Certains pays, face à la question prennent des moratoires afin de mieux les apprécier et sensibiliser les populations. C’est le cas du Bénin qui a déjà pris successivement deux moratoires.
Moratoire après moratoire, le Bénin demeure dans l’hésitation
Bientôt 12 ans et il n’y a toujours pas de consensus. Pendant que certains groupes pensent que les Ogm constituent une solution aux problèmes qui se posent dans le monde, d’autres trouvent que cette solution est devenue un problème et il faut s’en méfier. Pour Mohamed Salifou, secrétaire général de Synergie paysanne, ce conflit serait basé sur une mauvaise compréhension des Ogm. « Je suis certain que si le gouvernement ne met pas les moyens nécessaires à la disposition des chercheurs de toutes les parties pour que chacun puisse s’imprégner du contenu des Ogm, et les comprendre correctement, le Bénin ira toujours de moratoire en moratoire sans rien décider », affirme-t-il. Il a également mentionné que ceux qui introduiront les Ogm au Bénin seront poursuivis en cas de dommages. « Nous luttons pour qu’un quelconque laboratoire qui autoriserait la circulation des Ogm sous prétexte qu’ils sont exempts de risque soit poursuivi en cas de déconvenues », a-t-il déclaré.
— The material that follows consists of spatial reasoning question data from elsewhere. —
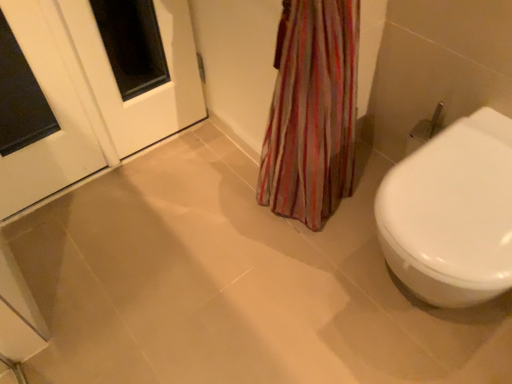
Find the location of a particular element. The width and height of the screenshot is (512, 384). vacant area situated to the left side of white glossy bidet at right is located at coordinates (302, 299).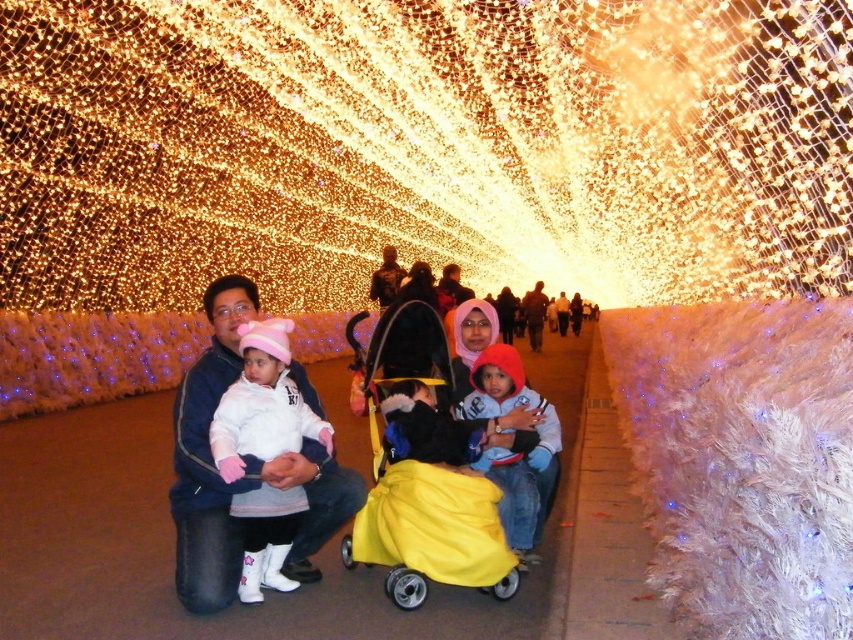
Question: Estimate the real-world distances between objects in this image. Which object is farther from the light blue fleece jacket at center?

Choices:
 (A) dark brown leather jacket at center
 (B) yellow fabric baby carriage at center
 (C) matte black stroller at center
 (D) white fleece jacket at center

Answer: (A)

Question: Does white fleece jacket at center appear over matte pink hoodie at center?

Choices:
 (A) yes
 (B) no

Answer: (B)

Question: Can you confirm if yellow fabric baby carriage at center is positioned below matte black stroller at center?

Choices:
 (A) yes
 (B) no

Answer: (A)

Question: Estimate the real-world distances between objects in this image. Which object is farther from the yellow fabric baby carriage at center?

Choices:
 (A) matte black stroller at center
 (B) matte pink hoodie at center
 (C) dark brown leather jacket at center
 (D) light blue fleece jacket at center

Answer: (B)

Question: Is light blue fleece jacket at center positioned in front of dark brown leather jacket at center?

Choices:
 (A) yes
 (B) no

Answer: (A)

Question: Considering the real-world distances, which object is farthest from the matte black stroller at center?

Choices:
 (A) yellow fabric baby carriage at center
 (B) light blue fleece jacket at center

Answer: (B)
Après deux moratoires de 5 ans chacun, gouvernants, partisans et opposants des Ogm n’ont pas pu accorder leurs voix. A en croire le secrétaire général de Synergie paysanne, le gouvernement n’a pas respecté les décisions issues des deux moratoires. « Pendant la période des moratoires, le gouvernement avait promis de faire une large diffusion des informations par rapport aux Ogm, on avait aussi proposé que les moyens soient mis à la disposition des laboratoires locaux pour qu’ils puissent mener des recherches par rapport aux Ogm. Mais cela n’a pas été respecté », souligne-t-il. Et, dit-il, puisque les deux moratoires passés n’ont rien donné comme résultat, la société civile demande encore un autre moratoire de 10 ans. Pour lui, cette période permettra à chaque groupe de mener ses réflexions pour qu’à la fin, une décision soit prise. « Les tâches seront partagées afin que la société civile puisse apporter sa part pour qu’à la fin, le bilan soit fait à tous les niveaux », dit-il. Aussi, a-t-il ajouté qu’aujourd’hui, qu’ils sont convaincus que le Bénin n’est pas prêt pour l’utilisation des Ogm parce que les moyens et les documentations en la matière manquent. A en croire Patrice Sagbo, il n’y a pas encore au Bénin une structure dynamique pour gérer ce problème. « Les autorités ne prennent pas le débat au sérieux. Ils sont en train de tourner autour du pot », a-t-il déploré. Une pétition est en cours actuellement et la société civile attend qu’elle soit signée pour que les différentes préoccupations de la population soient prises en compte dans le projet de règlement de la Cedeao et de l’Uemoa en la matière. Aussi, la communauté internationale, à travers le protocole de Cartagena, s’appesantit sur la prévention des risques biotechnologiques liés aux Ogm. Ce protocole est un mécanisme qui permet de lutter contre les risques liés à ces produits.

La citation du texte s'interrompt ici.